I don't think what you're trying to do is possible without casting.
With casting, you have two options
if(i == 0)
{
x = new A((Integer)data);
}
else
{
x = new B((String)data);
}
}
or
class A
implements X<String>
{
A(final Object s)
{
}
}
...
class B
implements X<Integer>
{
B(final Object i)
{
}
}
Probably the closest thing you could get whilst retaining static type safety and having lazy construction is:
public static void main(String[] args) {
X<?> x;
x = aFactory("Hello").makeX();
x.foo();
x = bFactory(42).makeX();
x.foo();
}
private static XFactory aFactory(final String value) {
return new XFactory() { public X<?> makeX() {
return new A(value);
}};
}
public static XFactory bFactory(final Integer value) {
return new XFactory() { public X<?> makeX() {
return new B(value);
}};
}
interface XFactory() {
X<?> makeX();
}
So we create an instance of an abstract factory that creates the appropriate instance with the appropriate argument. As a factory, the product is only constructed on demand.
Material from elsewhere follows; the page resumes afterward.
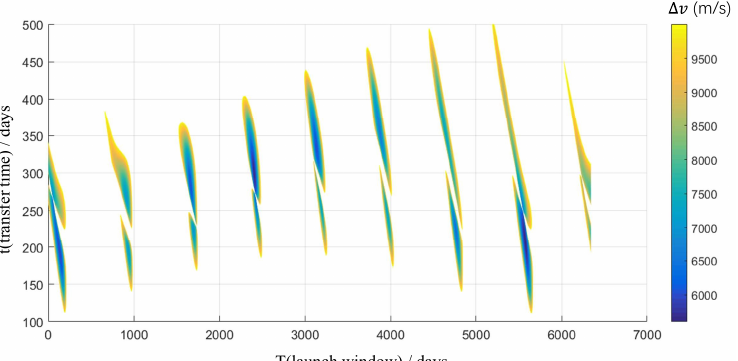
Figure 6. Total ∆ v for Mars-to-Earth Lambert transfer from 2035 to 2050. The horizontal axis is launch windows (in days after 1 January 2035), and the vertical axis is transfer time (in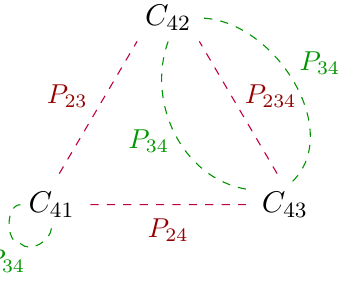
Fig. 4 Orbits of the secondary CWI’s under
Clearly something had to give. What would you expect XFactory.makeX(1, "Hello") to do?
This is not possible without casting. As I have said elsewhere - generics don't remove the need for casting, but they mean that you can do all the casting in one place.
In the setup you describe, the factory method is exactly where all the under-the-hood work takes place. It's the spot where your code tells the compiler "I know you don't know what these types are, but I do, so relax.
It's entirely legit for your factory method to know that if i==1, then the data must be be of type Integer, and to check/enforce this with casting.